Getting them stronger/more hypertrophied won’t slow you down, though, unless taken to extremes.

-Dan[/quote]

That’s what I was going to say.

[quote]djrobins wrote:
Its an inertia ting too for sprinter.

Imagine the lower leg as a “rod”, make it a metal pole for simplification.

you got a weigt, the size of a grapefruit. The closer the mass is to the knee, the easier its going to be for the rod to move faster back and fort.[/quote]

Sprinters flex the knee when pulling the hind leg to the front to minimize the moment of inertia.

A heavier calf should make it a little harder for you to shift your legs forward (nothing serious), but having the benefit of extra power would outweigh this, imo.

Then again, having big heavy calfs that aren’t powerful may slow you down.

[quote]chicanerous wrote:
superscience wrote:

Try and do a verticle jump without using your calfs (just using your heels) and then with using your calfs to see the difference then ask the same question to yourself.

Yes, do that. Then try to do a vertical jump with just your calves. Finally, put it all together.

What does this tell you?

Most of the power in a jump comes from the hips and thighs. The calves act as an accelerator.

Strengthening the calves will help your vertical, but to make the largest gains and have the greatest effect you need to spend the majority of your time strengthing the thighs and hips.[/quote]

I can only get maybe 2 inchs off the ground using my calfs and about ten inches on my heels (using my glutes and quads only). When i combine the both i can do a 30 inch vert, intersting.

[quote]superscience wrote:
chicanerous wrote:
superscience wrote:

Try and do a verticle jump without using your calfs (just using your heels) and then with using your calfs to see the difference then ask the same question to yourself.

Yes, do that. Then try to do a vertical jump with just your calves. Finally, put it all together.

What does this tell you?

Most of the power in a jump comes from the hips and thighs. The calves act as an accelerator.

Strengthening the calves will help your vertical, but to make the largest gains and have the greatest effect you need to spend the majority of your time strengthing the thighs and hips.

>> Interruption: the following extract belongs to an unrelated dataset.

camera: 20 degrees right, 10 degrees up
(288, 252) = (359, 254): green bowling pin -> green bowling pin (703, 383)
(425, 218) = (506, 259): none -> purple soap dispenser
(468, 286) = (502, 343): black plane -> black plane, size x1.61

I can only get maybe 2 inchs off the ground using my calfs and about ten inches on my heels (using my glutes and quads only). When i combine the both i can do a 30 inch vert, intersting.

[/quote]

Vertical= calve jump(2.5) x heel jump

I have very large calves and am a recreational runner/marathoner. When weight-training I never do direct calf work, they grow disproportionately large very quickly (I know, poor me.). Anyway, whenever I do my speed work leading up to a running event, my calves get bigger.

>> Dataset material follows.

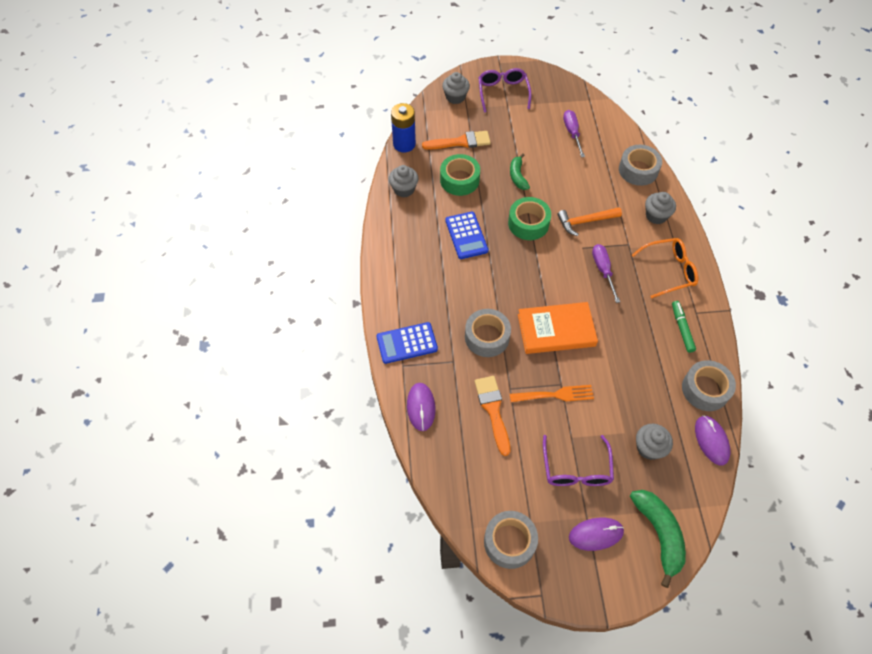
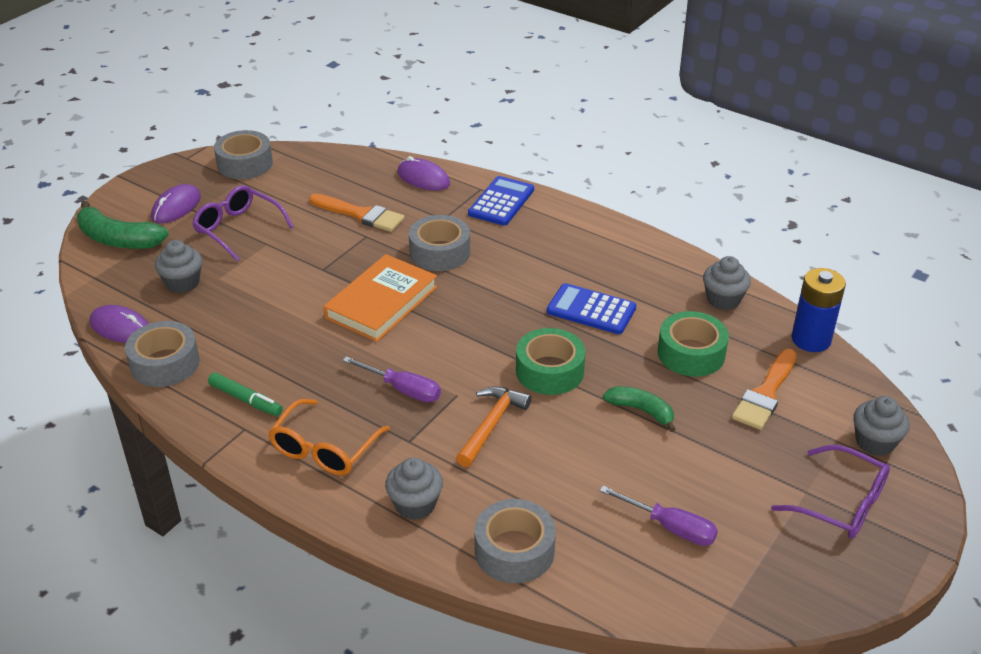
camera: 130 degrees right, 20 degrees down
(555, 395) = (318, 259): orange fork -> none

Hmmm, I get faster… calves get bigger.

In my experience - bigger calves do not equate to slower speed.

[quote]Krollmonster wrote:
I don’t think increasing the size of your calves is going to make you slower, as long as you continue sprinting, and explosive training. I don’t think large calves are especially important for sprinters…more important that they can absorb and transfer force as fast as possible, ie minimizing heel drop during sprinting.[/quote]

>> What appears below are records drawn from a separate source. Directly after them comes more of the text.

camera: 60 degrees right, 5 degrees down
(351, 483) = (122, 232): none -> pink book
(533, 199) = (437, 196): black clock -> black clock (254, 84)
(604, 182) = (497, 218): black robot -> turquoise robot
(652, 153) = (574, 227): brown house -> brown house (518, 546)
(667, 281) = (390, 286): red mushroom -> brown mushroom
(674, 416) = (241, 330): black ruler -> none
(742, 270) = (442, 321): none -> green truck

I was wondering when somebody was gonna post this.

Actually I meant to quote buffalokilla’s post, and also, has anybody heard the notion that Achilles tendon length is proportional to penis length. As one increases, the other increases - not sure if the claim is that they’re exactly the same length though.

Generally larger calves mean a lower insertion point, which isn’t optimal for speed, but there’s nothing you can do about it. Also if your calves are heavier (and lower) it require more torque to flex your leg. The same goes for larger (and heavier) joints. This is why most high level sprinters have high calves and smaller joints. Again, you can’t really do anything about this so as long as you’re not toting alot of extra fat around you’re doing the best you can.

The size of the muscle has nothing to do with speed…its the composition of twitch fibers (fast vs. slow) and the amount of power you can get from them.